Uitspraak
RECHTBANK ZEELAND-WEST-BRABANT
[betrokkene]
Rechtbank Zeeland-West-Brabant
In deze zaak heeft de kantonrechter van de Rechtbank Zeeland-West-Brabant op 19 augustus 2024 uitspraak gedaan in een beroep tegen een verkeersboete. De betrokkene had een administratieve sanctie opgelegd gekregen voor het stil laten staan van een voertuig op een plek waar dat niet was toegestaan, zoals aangegeven door verkeersbord E2. De gedraging vond plaats op 19 maart 2022 om 14:33 uur op de Nieuwe Inslag te Breda. De gemachtigde van de betrokkene, mr. N.G.A. Voorbach, heeft beroep ingesteld nadat de officier van justitie het beroep ongegrond verklaarde.

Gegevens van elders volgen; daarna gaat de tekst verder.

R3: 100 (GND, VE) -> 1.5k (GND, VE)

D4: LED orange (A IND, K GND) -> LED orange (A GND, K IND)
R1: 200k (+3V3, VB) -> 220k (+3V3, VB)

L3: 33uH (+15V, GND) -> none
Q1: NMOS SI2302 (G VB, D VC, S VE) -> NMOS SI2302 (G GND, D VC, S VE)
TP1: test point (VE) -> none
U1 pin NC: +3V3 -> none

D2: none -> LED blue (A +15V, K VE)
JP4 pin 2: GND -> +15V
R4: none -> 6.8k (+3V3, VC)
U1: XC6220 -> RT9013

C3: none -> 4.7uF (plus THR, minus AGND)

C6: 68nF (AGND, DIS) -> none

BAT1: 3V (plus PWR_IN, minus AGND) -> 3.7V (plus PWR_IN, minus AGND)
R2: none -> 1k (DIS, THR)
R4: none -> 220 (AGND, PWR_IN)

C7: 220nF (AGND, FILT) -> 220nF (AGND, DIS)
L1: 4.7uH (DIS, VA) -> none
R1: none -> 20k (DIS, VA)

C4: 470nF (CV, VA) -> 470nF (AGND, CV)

Tijdens de zitting op 19 augustus 2024 was de betrokkene niet aanwezig, maar de zittingsvertegenwoordiger, mr. A. de Vreeze, was wel aanwezig. De kantonrechter heeft vastgesteld dat de gedraging voldoende is aangetoond door middel van foto’s en verklaringen in het dossier. De kantonrechter heeft echter ook geconstateerd dat de redelijke termijn voor behandeling van de zaak is overschreden, wat heeft geleid tot een matiging van de boete met 25%. De kantonrechter heeft de boete verlaagd tot € 75,- plus administratiekosten en heeft de officier van justitie opgedragen om een proceskostenvergoeding van € 437,50 aan de betrokkene te betalen. De uitspraak is openbaar gedaan en er is geen mogelijkheid tot hoger beroep.